The second type of ambiguity that is automatically resolved is the ambiguity between verb forms `'Pers Prt Ind Pl3 Aff'` and `'Pers Prt Ind Sg2 Aff'` ( flag `disambiguate_sid_ksid` ):

In [6]:
from estnltk.taggers import GTMorphConverter
gt_converter = GTMorphConverter(disambiguate_sid_ksid=True) # Switch on disambiguation of -sid, -ksid, -nuksid verbs (default)

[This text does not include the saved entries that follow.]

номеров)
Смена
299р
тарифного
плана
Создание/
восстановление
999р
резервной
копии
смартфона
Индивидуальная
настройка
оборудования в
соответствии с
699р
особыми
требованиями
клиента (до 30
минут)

text = Text('Sa läksid ära, aga nemad tulid tagasi.')
text.tag_layer(['morph_analysis', 'clauses'])
gt_converter.tag( text )
text['gt_morph_analysis']

layer name,attributes,parent,enveloping,ambiguous,span count
gt_morph_analysis,"normalized_text, lemma, root, root_tokens, ending, clitic, form, partofspeech",morph_analysis,,True,9

text,normalized_text,lemma,root,root_tokens,ending,clitic,form,partofspeech
Sa,Sa,sina,sina,"('sina',)",0,,Sg Nom,P
läksid,läksid,minema,mine,"('mine',)",sid,,Pers Prt Ind Sg 2 Aff,V
ära,ära,ära,ära,"('ära',)",0,,,D
",",",",",",",","(',',)",,,,Z
aga,aga,aga,aga,"('aga',)",0,,,J
nemad,nemad,tema,tema,"('tema',)",d,,Pl Nom,P
tulid,tulid,tulema,tule,"('tule',)",id,,Pers Prt Ind Pl 3 Aff,V
tagasi,tagasi,tagasi,tagasi,"('tagasi',)",0,,,D
.,.,.,.,"('.',)",,,,Z


Note: if the flag `disambiguate_sid_ksid` is switched off, then the input layer `"clauses"` is no longer required, as it is only needed for resolving _sid/ksid_ type of ambiguities.